Australian
author Colleen McCullough recently passed away.
She is best known for penning The Thorn Birds, a book that’s sold over
30 million copies and was turned into a classic television mini-series in 1983. In case you never saw it, it starred Richard
Chamberlain as a priest who had an affair.
Christopher Plummer and Rachel Ward were also in it.
The
500-plus-pages translated into 10 attention-getting hours of screen time. The series was a big event and stirred the
nation. It always seems more people
watch a televised version or movie depiction of a book than read the
book. Why is that?
Months
before the hardcover debut of The Thorn Birds was released, Avon Books paid what
was then a record for paperback rights - $1.9 million. The multi-generational saga spans from 1915
to 1969. When the farmer’s daughter
falls in lust – and love – for the Roman Catholic priest, all hell breaks loose.
What
were some of the best or highest-rated television mini-series of all time?
I would
propose the king is Roots. Then Rich Man,
Poor Man. Then The Thorn Birds. All of them were books first.
Is the
TV mini-series still alive and well?
What was the last big one?
Over the
years there have been huge ones, like North and South, Band of Brothers, John
Adams, Shogun, the Winds of War, Jesus of Nazareth, I, Claudius, and Lonesome
Dove.
See a
pattern? Often it is a book that’s
behind the biggest mini-series on television.
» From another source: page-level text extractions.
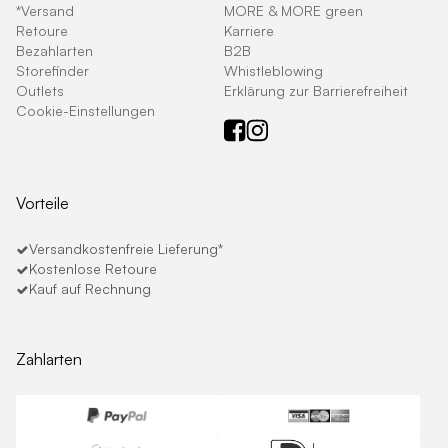
*Versand
MORE & MORE green
Retoure
Karriere
Bezahlarten
B2B
Storefinder
Whistleblowing
Outlets
Erklärung zur Barrierefreiheit
Cookie-Einstellungen
Vorteile
Versandkostenfreie Lieferung*
Kostenlose Retoure
Kauf auf Rechnung
Zahlarten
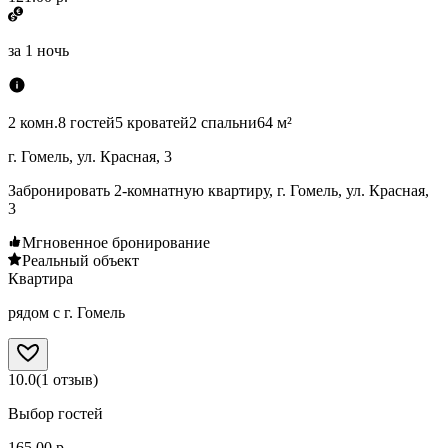
за
1 ночь
2 комн.
8 гостей
5 кроватей
2 спальни
64 м²
г. Гомель, ул. Красная, 3
Забронировать 2-комнатную квартиру, г. Гомель, ул. Красная,
3
Мгновенное бронирование
Реальный объект
Квартира
рядом с г. Гомель
10.0
(
1
отзыв
)
Выбор гостей
165.00 р.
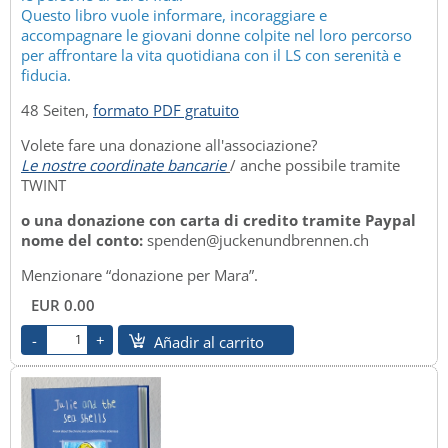
Questo libro vuole informare, incoraggiare e
accompagnare le giovani donne colpite nel loro percorso
per affrontare la vita quotidiana con il LS con serenità e
fiducia.
48 Seiten,
formato PDF gratuito
Volete fare una donazione all'associazione?
Le nostre coordinate bancarie
/ anche possibile tramite
TWINT
o una donazione con carta di credito tramite Paypal
nome del conto:
spenden@juckenundbrennen.ch
Menzionare “donazione per Mara”.
EUR 0.00
Añadir al carrito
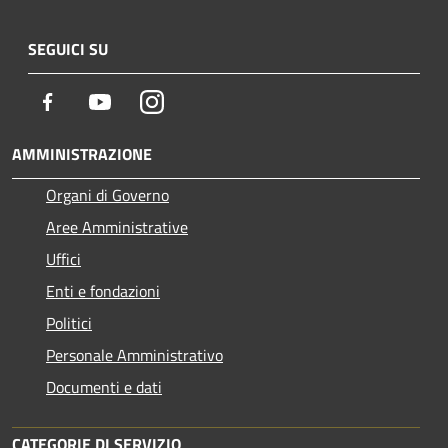
SEGUICI SU
Facebook
Youtube
Instagram
AMMINISTRAZIONE
Organi di Governo
Aree Amministrative
Uffici
Enti e fondazioni
Politici
Personale Amministrativo
Documenti e dati
CATEGORIE DI SERVIZIO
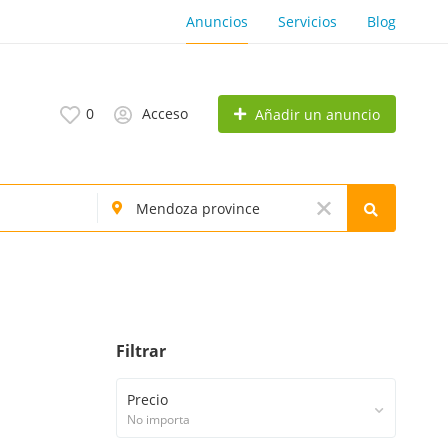
Anuncios
Servicios
Blog
0
Acceso
Añadir un anuncio
Filtrar
Precio
No importa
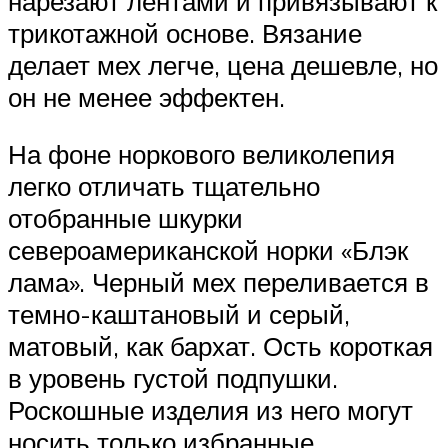
нарезают лентами и привязывают к
трикотажной основе. Вязание
делает мех легче, цена дешевле, но
он не менее эффектен.
На фоне норкового великолепия
легко отличать тщательно
отобранные шкурки
североамериканской норки «Блэк
лама». Черный мех переливается в
темно-каштановый и серый,
матовый, как бархат. Ость короткая
в уровень густой подпушки.
Роскошные изделия из него могут
носить только избранные.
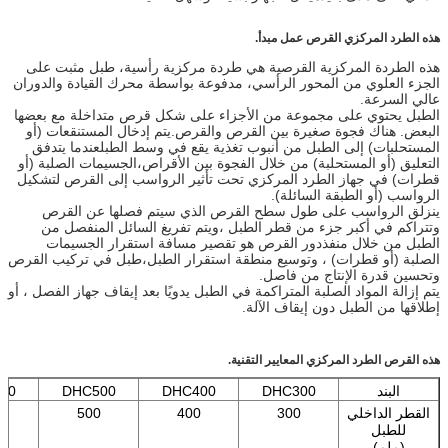
هذه الطرد المركزي القرص عمل مبدأ.
هذه الطردة المركزية القرصية هي طردة مركزية رأسية، طبل مثبت على
الجزء العلوي من المحور الرأسي، مدفوعة بواسطة محرك القيادة والدوران
عالي السرعة.
الطبل يحتوي على مجموعة من الأجزاء على شكل قرص متداخلة مع بعضها
البعض. هناك فجوة صغيرة بين القرص والقرص.يتم إدخال المستنقعات (أو
المستحلبات) إلى الطبل من أنبوب تغذية يقع في وسط الطبلعندما يتدفق
التعليق (أو المستحلبة) من خلال الفجوة بين الأقراص،الجسيمات الصلبة (أو
قطرات) في جهاز الطرد المركزي تحت تأثير الرواسب إلى القرص لتشكيل
الرواسب (أو الطبقة السائلة).
ينزلق الرواسب على طول سطح القرص الذي سيتم فصلها عن القرص
وتتراكم في أكبر جزء من قطر الطبل ،ويتم تفريغ السائل المنفصل من
الطبل من خلال منفذدور القرص هو تقصير مسافة استقرار الجسيمات
الصلبة (أو قطرات) ، وتوسيع منطقة استقرار الطبل،طبل في تركيب القرص
وتحسين قدرة الإنتاج من فاصل.
يتم إزالة المواد الصلبة المتراكمة في الطبل يدويًا بعد إيقاف جهاز الفصل ، أو
إطلاقها من الطبل دون إيقاف الآلة.
هذه القرص الطرد المركزي المعايير التقنية.
البند
DHC300
DHC400
DHC500
50
القطر الداخلي
300
400
500
0
للطبل
(ملم)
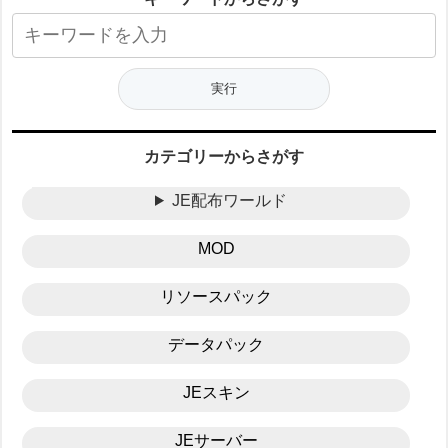
カテゴリーからさがす
JE配布ワールド
MOD
リソースパック
データパック
JEスキン
JEサーバー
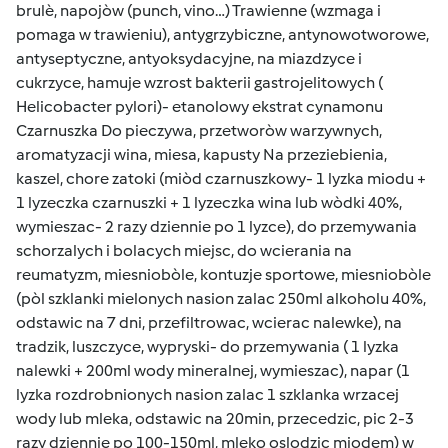
brulè, napojòw (punch, vino…) Trawienne (wzmaga i
pomaga w trawieniu), antygrzybiczne, antynowotworowe,
antyseptyczne, antyoksydacyjne, na miazdzyce i
cukrzyce, hamuje wzrost bakterii gastrojelitowych (
Helicobacter pylori)- etanolowy ekstrat cynamonu
Czarnuszka Do pieczywa, przetworòw warzywnych,
aromatyzacji wina, miesa, kapusty Na przeziebienia,
kaszel, chore zatoki (miòd czarnuszkowy- 1 lyzka miodu +
1 lyzeczka czarnuszki + 1 lyzeczka wina lub wòdki 40%,
wymieszac- 2 razy dziennie po 1 lyzce), do przemywania
schorzalych i bolacych miejsc, do wcierania na
reumatyzm, miesniobòle, kontuzje sportowe, miesniobòle
(pòl szklanki mielonych nasion zalac 250ml alkoholu 40%,
odstawic na 7 dni, przefiltrowac, wcierac nalewke), na
tradzik, luszczyce, wypryski- do przemywania ( 1 lyzka
nalewki + 200ml wody mineralnej, wymieszac), napar (1
lyzka rozdrobnionych nasion zalac 1 szklanka wrzacej
wody lub mleka, odstawic na 20min, przecedzic, pic 2-3
razy dziennie po 100-150ml, mleko oslodzic miodem) w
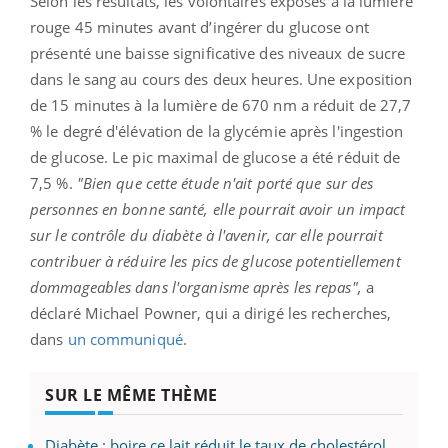
Selon les résultats, les volontaires exposés à la lumière
rouge 45 minutes avant d’ingérer du glucose ont
présenté une baisse significative des niveaux de sucre
dans le sang au cours des deux heures. Une exposition
de 15 minutes à la lumière de 670 nm a réduit de 27,7
% le degré d'élévation de la glycémie après l'ingestion
de glucose. Le pic maximal de glucose a été réduit de
7,5 %.
"Bien que cette étude n'ait porté que sur des
personnes en bonne santé, elle pourrait avoir un impact
sur le contrôle du diabète à l'avenir, car elle pourrait
contribuer à réduire les pics de glucose potentiellement
dommageables dans l'organisme après les repas",
a
déclaré Michael Powner, qui a dirigé les recherches,
dans
un communiqué
.
SUR LE MÊME THÈME
Diabète : boire ce lait réduit le taux de cholestérol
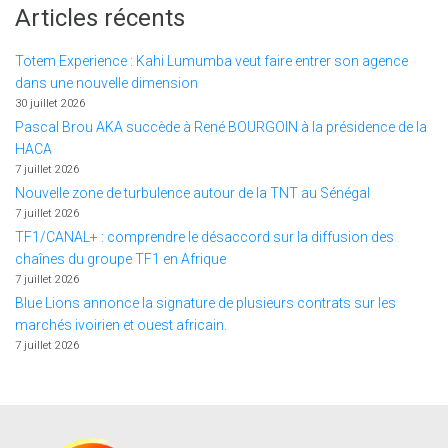
Articles récents
Totem Experience : Kahi Lumumba veut faire entrer son agence
dans une nouvelle dimension
30 juillet 2026
Pascal Brou AKA succède à René BOURGOIN à la présidence de la
HACA
7 juillet 2026
Nouvelle zone de turbulence autour de la TNT au Sénégal
7 juillet 2026
TF1/CANAL+ : comprendre le désaccord sur la diffusion des
chaînes du groupe TF1 en Afrique
7 juillet 2026
Blue Lions annonce la signature de plusieurs contrats sur les
marchés ivoirien et ouest africain.
7 juillet 2026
The subject matter seems to revolve around war, history, or a family
saga. Maybe that’s the kind of book that
you should write if you want to hit it big on TV.
I think
TV should make a mini-series on these subjects:
King:
The life of MLK, Jr.
9/11:
When War Came Home
Melted:
The not-so future depiction of a global meltdown due to the environment
Ok, so I
wouldn’t make the best TV producer, but I’m sure such ideas are being tossed
around by network honchos.
Or they’ll just wait for a good book to come along and convert it into something for TV.
Or they’ll just wait for a good book to come along and convert it into something for TV.